Scattered thoughts on this:
1) The biggest surprise, I think, is the tone, which is very different to all of Whedon’s other TV shows. There are almost no overt jokes (indeed, the most Xander/Wash-like character is described in the casting notes as someone “whose talents exceed his morals”), and the whole episode reeks of unease, and not just in the new-show-finding-its-feet way. The show’s premise — set within an organisation that reprograms beautiful young women and men (“actives”) to meet the needs of exclusive clients — unavoidably draws your attention to, and makes you question, what it is you’re enjoying about what you’re seeing, and why.
2) That, of course, is what’s not a surprise about Dollhouse — it was clear from the first announcement of the show that the whole thing was going to be a metaphor for how social roles are imposed on everyone — but I’m impressed that they made as much as they did of the tension between exploitation and empowerment offered by glossy action-adventure TV. When Echo takes on a new assignment, she’s essentially being transformed into the omnicompetent protagonist of a new show (and I did appreciate that what Whedon chose to showcase in the pilot is a thinking protagonist), but the constant, nagging undercurrent that refuses to let you embrace events on the screen is that the whole thing is a dishonest fantasy.
3) The trajectory for the first few episodes at least is plainly going to be Echo discovering her own identity, which could water down that tension somewhat; but a more immediate problem is that until that happens, Dollhouse is a show with no central character. This had sort of occurred to me beforehand, but it’s one thing to think about it academically, and another thing to see it on screen. At the moment, Echo is a blank. We get a couple of glimpses of the person she was before signing up for the Dollhouse (something she clearly did out of desperation), and one of the sub-plots of “Ghost” is the induction of a new Active into the team, so we get a sense of how Echo’s origin story might have looked, but other than one moment of inquisitiveness, there’s no sense of her, right now, as a person in her own right — which of course contributes to the unsettling nature of the episode.
4) I guess the question I’m circling around is, what on Earth does Whedon thinks is going to bring a mass audience back for a second episode? Dollhouse doesn’t even have a clear style of its own at this stage — while I think there’s a decent chance I could recognise a frame from one of his other shows on the basis of the lighting and framing, and I know I can recognise the score music, this seemed much more generic. (The Dollhouse itself looks a bit like Wolfram and Hart’s office in season five of Angel, for instance.)

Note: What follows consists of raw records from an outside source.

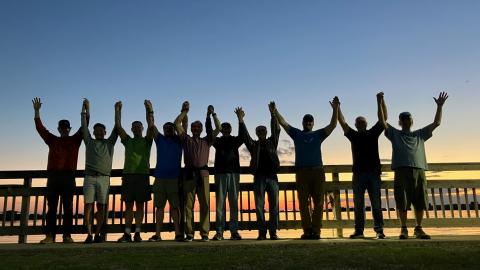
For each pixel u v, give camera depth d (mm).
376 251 4617
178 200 6031
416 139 6000
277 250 4906
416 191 5820
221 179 6031
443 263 3811
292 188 6801
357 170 5984
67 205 6047
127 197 5918
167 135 6246
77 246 5148
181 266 3854
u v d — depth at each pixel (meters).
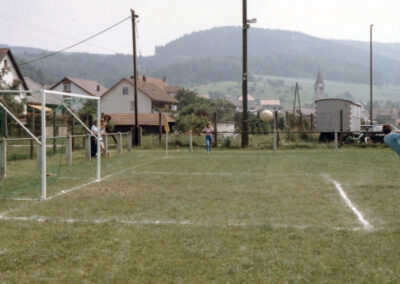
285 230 5.65
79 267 4.38
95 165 13.96
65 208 7.17
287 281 3.95
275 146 20.64
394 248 4.83
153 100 69.50
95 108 22.20
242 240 5.23
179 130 28.41
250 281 3.96
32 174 11.57
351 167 12.90
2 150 10.79
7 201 7.80
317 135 24.58
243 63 23.42
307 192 8.54
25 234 5.56
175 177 10.92
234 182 9.95
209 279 4.02
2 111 14.48
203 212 6.79
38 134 17.34
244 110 23.16
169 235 5.47
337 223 6.02
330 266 4.30
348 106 25.44
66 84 74.81
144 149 22.45
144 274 4.17
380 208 6.98
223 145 22.91
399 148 9.34
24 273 4.23
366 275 4.05
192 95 86.50
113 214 6.71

5) This is not to say I didn’t like it; I did, or perhaps more accurately, I was intrigued by it. Though apparently set in the present Dollhouse is, in a way that even Firefly was not, actual science fiction. Nic called it a thought experiment, and I think that’s right, to the extent that that’s the level you on which you have to buy into it in order to want to watch more. Given I often read on the level of idea, rather than character or story, that’s not a problem for me — I want to see Whedon’s takes on all the problems of identity that this sort of sf traditionally deals with; one thing that strikes me, for instance, is that given Doll technology exists, there is a level on which none of the characters can be trusted to be who they appear to be, which could, if Whedon and the other writers want, make Dollhouse an even more destabilizing show to watch than it already is — but I’m only too aware that most other people don’t consume narrative in that way.

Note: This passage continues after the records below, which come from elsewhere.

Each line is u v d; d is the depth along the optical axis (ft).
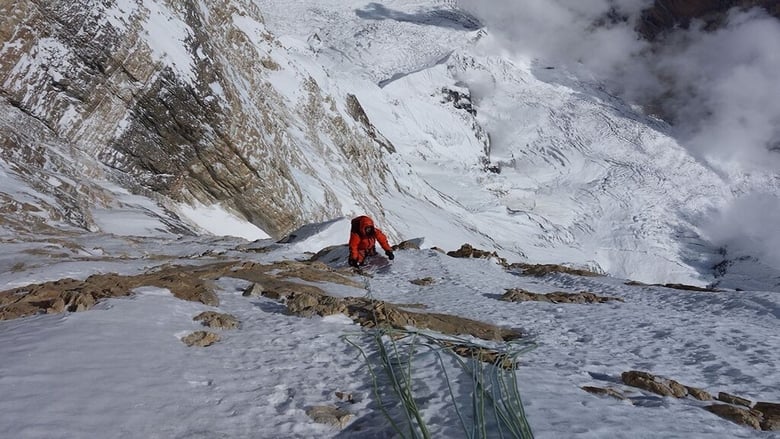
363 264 42.57
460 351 18.49
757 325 27.43
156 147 97.35
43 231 54.85
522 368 17.56
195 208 104.53
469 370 16.38
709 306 32.40
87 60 87.66
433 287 35.65
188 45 103.50
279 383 14.89
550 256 416.87
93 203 77.87
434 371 16.29
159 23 99.45
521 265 50.39
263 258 45.11
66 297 20.18
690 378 18.44
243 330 19.98
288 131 178.50
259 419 12.59
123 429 11.11
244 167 110.22
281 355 17.33
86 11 87.25
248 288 26.78
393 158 351.46
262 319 21.81
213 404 13.07
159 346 16.51
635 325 26.32
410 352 17.08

6) Judged purely as a single episode of TV? It was OK. None of the cast amazed me, though Dushku was better than I’d expected. In principle I approve of the fact that it’s “Remote-free TV“, but in practice I’m not sure it made the best possible use of the additional minutes; indeed it felt a little slow at times. I liked the little moment of dissonance when Echo-as-negotiator claims “I’ve been doing this all my life”, and I appreciate that her force of personality is meant to outweigh the obvious incongruousness of someone so young making such a claim, but I’m not sure it quite came off. And the choice of an abduction/abuse plot was perhaps a little more heavy-handed than was required; in a way something more obviously glossy might have been more effective.
7) So yes, it’s doomed. Half a dozen episodes, maybe? But I’ll watch them all, and hope that I’m wrong. I enjoy, and think I understand, the grammar of a Joss Whedon TV show more than is the case with most other TV; as is perhaps obvious from the fact that I’ve written this post at all.
8) Of course, I could just be over-thinking it.